Historically found in the Great Plains or prairies of the mid-western United States, the eastern coyote (Canis latrans) is becoming more and more common across West Virginia. Over the past 100 years, the coyote has expanded its range across the United States and most of North America.
Records for the coyote in the mid-Atlantic states date back only 50 years, with the first record of a coyote in West Virginia appearing in the 1970s. This remarkably rapid expansion has been due in part to the near extinction of larger predators, such as the mountain lion and timber wolf, and also to the population growth of white-tailed deer. Humans have also aided in the coyotes’ expansion by moving and releasing coyotes for sport hunting. Coyotes are very adaptable in what they eat and where they live; therefore, they have been able to easily expand into forested, agricultural, suburban and urban environments.
The coyote is a habitat generalist and omnivore, eating a variety of food items, such as small rodents, rabbits, insects, plant material, fruits, berries and carrion. Coyotes will feed on white-tailed deer and livestock. While the coyote is a predator and predation is an important component of a healthy ecosystem, conflicts arise when coyotes feed on livestock, such as sheep, goats and cattle.

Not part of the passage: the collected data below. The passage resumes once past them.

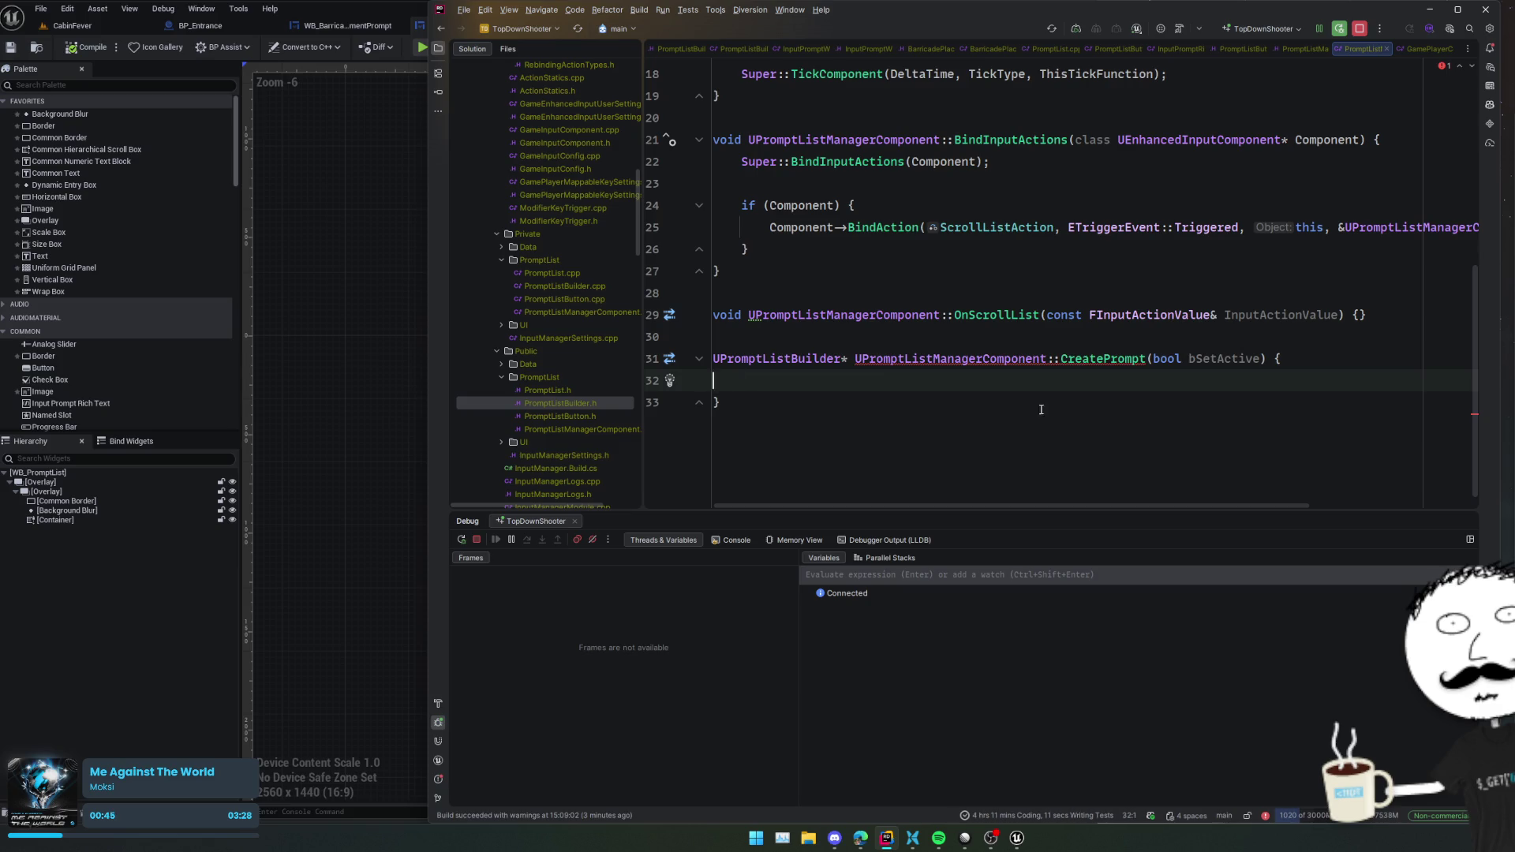
- Add a TSubclassOf<UPromptListBuilder> PromptClass = nullptr parameter after bSetActive in the declaration
left_click(1077, 358, "ctrl")
left_click(1084, 345)
type(", TSubcl);")
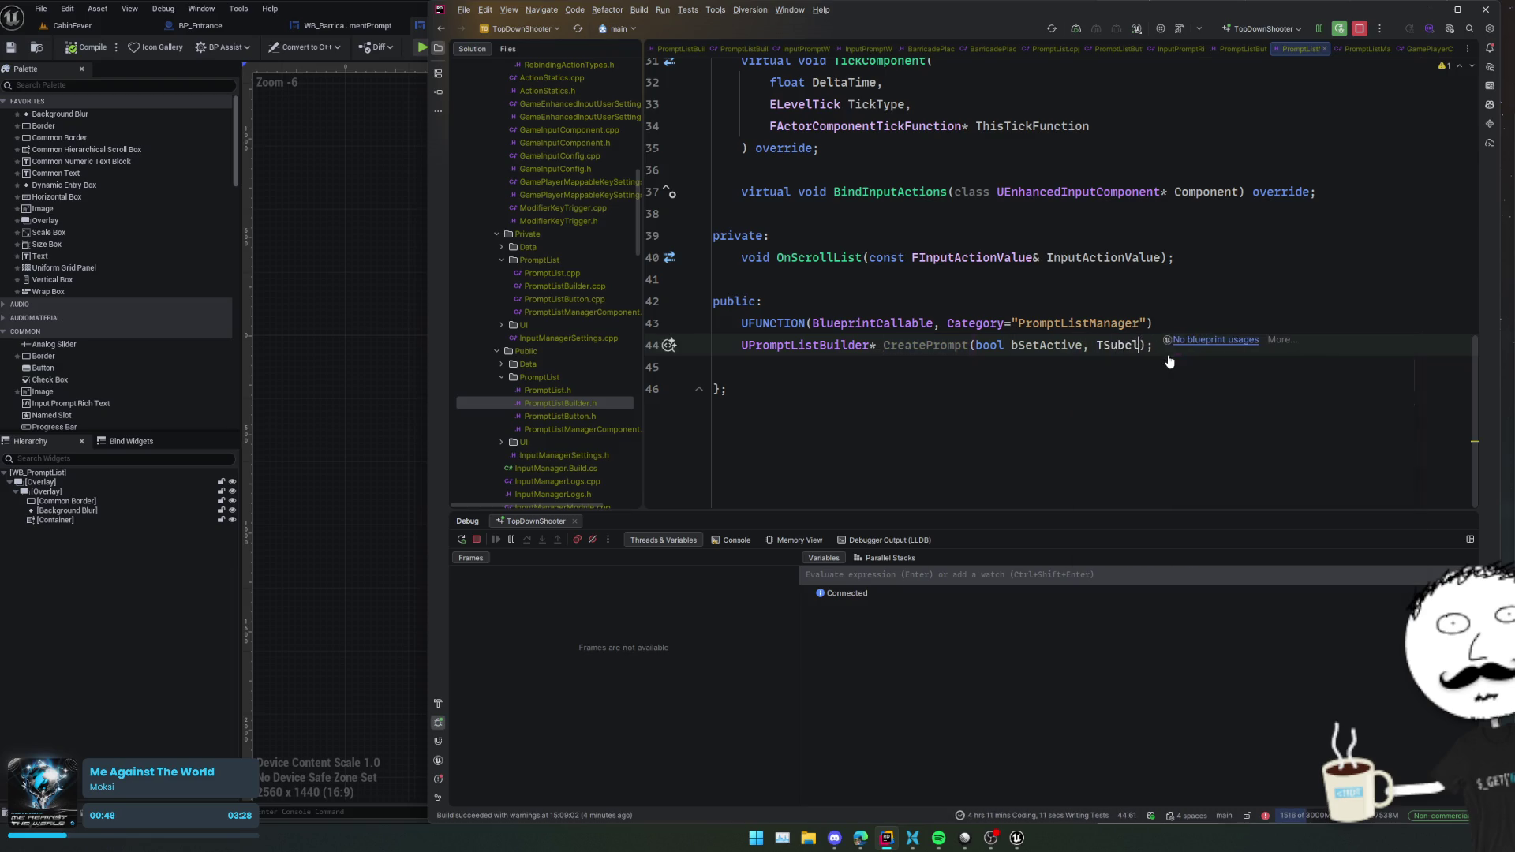
key("Return")
type("UPromptLis")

Since coyotes have thrived among West Virginia wildlife, livestock producers must
maintain coyote management practices throughout the year. Much of the coyote’s
livestock depredation occurs from late spring through September when coyotes are
raising pups. By changing the season of lambing or calving, many producers have
been able to reduce loss to coyotes. Changing the location of lambing or calving
by bringing animals out of remote pastures and into barns or paddocks may also
be effective. Lights above corrals or pens have also been used to reduce loss.
Coyotes can cross through, over or under conventional livestock fencing. Constructing electric fences or modifying existing fencing with charged wires will exclude coyotes from pastures or barn lots. Producers may also consider livestock guard animals to repel coyotes. It may also help to implement a lethal control program to reduce livestock loss.
West Virginia has an annual regulated trapping season where coyotes can be harvested,
along with a continuous open hunting season on coyotes. Coyotes can even be hunted
at night with artificial light or night vision technology during certain times
of year. Check the current West Virginia Division of Natural Resources Hunting and Trapping Regulations for up-to-date information.
Since no single method is effective in every situation, successful coyote management must involve an integrated approach that includes a variety of methods combining good husbandry practices with effective management techniques. U.S. Department of Agriculture’s Animal and Plant Health Inspection Service leads the livestock protection program in West Virginia and can provide technical or operational assistance to landowners.